_ENTRIES PROVIDED_
- - -

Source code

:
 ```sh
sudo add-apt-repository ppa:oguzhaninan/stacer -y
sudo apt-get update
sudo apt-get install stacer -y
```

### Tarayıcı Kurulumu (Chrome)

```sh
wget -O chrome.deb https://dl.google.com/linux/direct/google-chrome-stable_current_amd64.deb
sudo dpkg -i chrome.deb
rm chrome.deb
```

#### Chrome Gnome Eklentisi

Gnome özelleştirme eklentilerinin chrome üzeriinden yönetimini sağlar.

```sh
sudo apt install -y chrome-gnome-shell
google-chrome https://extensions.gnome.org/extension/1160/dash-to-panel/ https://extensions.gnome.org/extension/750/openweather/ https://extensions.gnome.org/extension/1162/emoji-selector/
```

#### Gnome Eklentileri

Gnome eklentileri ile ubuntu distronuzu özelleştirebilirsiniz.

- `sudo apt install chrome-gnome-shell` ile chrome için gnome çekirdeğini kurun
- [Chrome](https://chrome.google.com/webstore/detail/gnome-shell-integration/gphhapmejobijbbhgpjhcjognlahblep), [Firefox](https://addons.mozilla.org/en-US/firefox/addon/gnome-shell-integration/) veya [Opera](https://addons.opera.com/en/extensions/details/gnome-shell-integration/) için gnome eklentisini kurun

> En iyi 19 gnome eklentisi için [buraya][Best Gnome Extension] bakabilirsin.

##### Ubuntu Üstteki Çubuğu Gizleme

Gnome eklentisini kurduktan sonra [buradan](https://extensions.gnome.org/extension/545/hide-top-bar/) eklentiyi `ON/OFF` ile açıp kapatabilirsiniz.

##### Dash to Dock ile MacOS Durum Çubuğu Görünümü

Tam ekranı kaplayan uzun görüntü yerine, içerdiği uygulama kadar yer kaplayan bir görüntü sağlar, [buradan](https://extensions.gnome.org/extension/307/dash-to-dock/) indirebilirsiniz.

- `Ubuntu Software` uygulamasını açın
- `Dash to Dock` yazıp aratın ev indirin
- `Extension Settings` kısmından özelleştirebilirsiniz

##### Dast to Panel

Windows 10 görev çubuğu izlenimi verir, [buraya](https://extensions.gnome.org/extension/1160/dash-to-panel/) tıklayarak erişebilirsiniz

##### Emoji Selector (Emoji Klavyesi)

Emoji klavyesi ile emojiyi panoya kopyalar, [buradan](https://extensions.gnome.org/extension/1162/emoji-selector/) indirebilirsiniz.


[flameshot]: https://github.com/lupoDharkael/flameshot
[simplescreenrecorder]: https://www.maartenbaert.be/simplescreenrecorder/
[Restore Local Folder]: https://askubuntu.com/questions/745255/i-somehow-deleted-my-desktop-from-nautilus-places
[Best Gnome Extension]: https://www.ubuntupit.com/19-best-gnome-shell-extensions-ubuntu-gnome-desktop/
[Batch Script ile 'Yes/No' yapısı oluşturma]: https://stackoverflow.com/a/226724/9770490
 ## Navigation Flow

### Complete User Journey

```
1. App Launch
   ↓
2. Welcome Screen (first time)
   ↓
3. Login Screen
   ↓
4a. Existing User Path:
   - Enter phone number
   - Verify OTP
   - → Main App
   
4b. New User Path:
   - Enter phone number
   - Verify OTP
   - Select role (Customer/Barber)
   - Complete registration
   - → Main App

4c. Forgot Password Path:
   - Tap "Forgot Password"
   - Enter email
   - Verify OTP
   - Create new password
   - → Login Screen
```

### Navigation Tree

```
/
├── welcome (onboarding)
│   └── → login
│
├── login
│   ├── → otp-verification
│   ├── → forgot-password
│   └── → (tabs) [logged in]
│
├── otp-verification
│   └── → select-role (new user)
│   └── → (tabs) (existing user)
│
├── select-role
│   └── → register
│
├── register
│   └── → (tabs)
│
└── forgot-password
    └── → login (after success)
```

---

- - -

_TASK_
When a line in the material above includes "tabs", report that line by copying it.

_YOUR SOLUTION_
│   └── → (tabs) [logged in]
│   └── → (tabs) (existing user)
│   └── → (tabs)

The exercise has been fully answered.